De variëteit aan spirea bepaalt grotendeels het uiterlijk van de plant. Er zijn met name varianten waarbij de takken over de grond staan of kruipen. Dit gewas wordt geplant om hagen te vormen, tuinen en rotstuinen te versieren. Daarom is het raadzaam om, voordat u een struik koopt, vooraf te beslissen over de doeleinden van het planten van spirea.
Rassen en soorten planten
Spiraea worden, afhankelijk van de bloeiperiode, in twee groepen ingedeeld: lente en herfst. In centraal Rusland en Siberië geven tuinders er de voorkeur aan om de volgende soorten struiken te kweken:
- Gemiddeld. Het onderscheidt zich door zijn grote (tot twee meter) formaat en verhoogde weerstand tegen droogte en vorst. Witte bloemen openen in mei en duren drie weken.
- Berkenblad. 1-2 meter struik, geschikt voor groei in Siberië. Berkenbladige bloemen, die in mei verschijnen, worden verzameld in witte knoppen met een diameter tot 10 centimeter.
- Gorodchataya. Een kleine (tot een meter) variëteit aan spirea met grote bloeiwijzen met een gouden tint. De cultuur onderscheidt zich door zijn weerstand tegen droogte en vorst, evenals een goed wortelstelsel dat de doorlatende grond versterkt.
- Grijs.Spiraea-struiken van deze soort produceren veel grote bloemen, waardoor de takken naar de grond buigen.
- eikenblad. De knoppen die door de witte bloemen worden geproduceerd, lijken qua uiterlijk op paraplu's en blijven 25 dagen aan de plant, van mei tot juni. Met de Oak Leaf Spiraea-variëteit kun je gekrulde struiken vormen.
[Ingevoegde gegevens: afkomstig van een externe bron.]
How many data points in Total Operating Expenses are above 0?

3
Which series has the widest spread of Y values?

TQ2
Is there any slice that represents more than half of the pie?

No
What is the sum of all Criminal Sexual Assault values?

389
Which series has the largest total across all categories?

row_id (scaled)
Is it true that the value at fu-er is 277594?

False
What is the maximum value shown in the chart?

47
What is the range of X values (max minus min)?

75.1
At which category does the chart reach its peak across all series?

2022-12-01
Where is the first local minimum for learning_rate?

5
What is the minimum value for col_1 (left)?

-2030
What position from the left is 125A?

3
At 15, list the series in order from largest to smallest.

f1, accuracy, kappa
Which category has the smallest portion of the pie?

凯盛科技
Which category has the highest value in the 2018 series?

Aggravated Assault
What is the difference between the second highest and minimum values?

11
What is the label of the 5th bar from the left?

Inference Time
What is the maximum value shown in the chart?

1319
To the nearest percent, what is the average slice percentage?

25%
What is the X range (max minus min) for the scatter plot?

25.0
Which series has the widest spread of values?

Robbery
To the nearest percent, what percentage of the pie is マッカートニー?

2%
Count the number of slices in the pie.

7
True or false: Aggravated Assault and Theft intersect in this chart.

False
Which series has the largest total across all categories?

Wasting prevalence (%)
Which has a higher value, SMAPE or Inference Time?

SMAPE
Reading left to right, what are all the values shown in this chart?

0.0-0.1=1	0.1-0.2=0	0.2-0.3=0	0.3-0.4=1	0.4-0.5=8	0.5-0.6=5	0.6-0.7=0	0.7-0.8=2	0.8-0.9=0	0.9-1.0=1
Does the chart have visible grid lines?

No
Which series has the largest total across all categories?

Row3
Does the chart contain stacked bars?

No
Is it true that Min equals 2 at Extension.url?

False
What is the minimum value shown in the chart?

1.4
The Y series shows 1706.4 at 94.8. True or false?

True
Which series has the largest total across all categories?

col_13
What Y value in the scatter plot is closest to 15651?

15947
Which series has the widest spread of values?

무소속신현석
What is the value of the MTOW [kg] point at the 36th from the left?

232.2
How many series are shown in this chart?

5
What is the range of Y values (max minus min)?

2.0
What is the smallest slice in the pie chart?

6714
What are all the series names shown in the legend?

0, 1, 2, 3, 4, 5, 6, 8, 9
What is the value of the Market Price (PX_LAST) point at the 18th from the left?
Er zijn andere soorten tuingewassen. Veredelaars hebben variëteiten ontwikkeld die halverwege de zomer beginnen te bloeien. En een aantal dwergvariëteiten onderscheiden zich door een brede kroon.
Subtiliteiten van het verbouwen van gewassen
Spiraea is een niet veeleisende plant. Sommige soorten zijn bestand tegen langdurige droogte en lage temperaturen. De struik groeit goed in stedelijke omgevingen met vervuilde lucht. De eerste bloemen (met uitzondering van eenjarige variëteiten) verschijnen in het derde jaar na het planten in de volle grond op de takken.
Selectie van plantmateriaal
Bij het kiezen van wat u op een privéperceel plant, is het raadzaam rekening te houden met het doel van het kweken van de plant. Bij het vormen van een haag moet de voorkeur worden gegeven aan hoge struikvariëteiten. Als u van plan bent een lintworm te maken, moet u spirea kopen met een lange bloeiperiode die het snijden goed verdraagt. En dwergsoorten gewassen zijn geschikt voor alpine heuvels.
Grond- en terreinvoorbereiding
Het wordt aanbevolen om spirea op goed verlichte plaatsen te planten. In dit geval zal de struik jaarlijks bloeien. De cultuur groeit op verschillende bodems. Lichte gras- of bladgrond met een licht zure of neutrale reactie wordt echter als optimaal voor de teelt beschouwd.
Als u van plan bent om in kleigronden te planten, moet u tijdens de voorbereiding een mengsel van zand en turf toevoegen. Met een kleine hoeveelheid klei wordt de kwaliteit van zandgronden verbeterd.Bovendien raden tuinders aan om vóór het planten de struiken te voeren AVA-meststof (een eetlepel is voldoende voor elke struik).
Hoe en wanneer planten?
De optimale tijd voor het planten van spirea is de herfst. Rassen die in de zomer bloeien, kunnen met het begin van de lente naar de open grond worden overgebracht, op voorwaarde dat de grond de tijd heeft gehad om op te warmen en de knoppen niet zijn opgezwollen. Het wordt aanbevolen om vroege struiken, waarvan de knoppen in mei op de takken verschijnen, in de herfst te planten. Gedurende deze tijd heeft de plant de tijd om voldoende wortel te schieten om de vorst te overleven. Het is noodzakelijk om de struiken opnieuw te planten volgens de gegeven deadlines.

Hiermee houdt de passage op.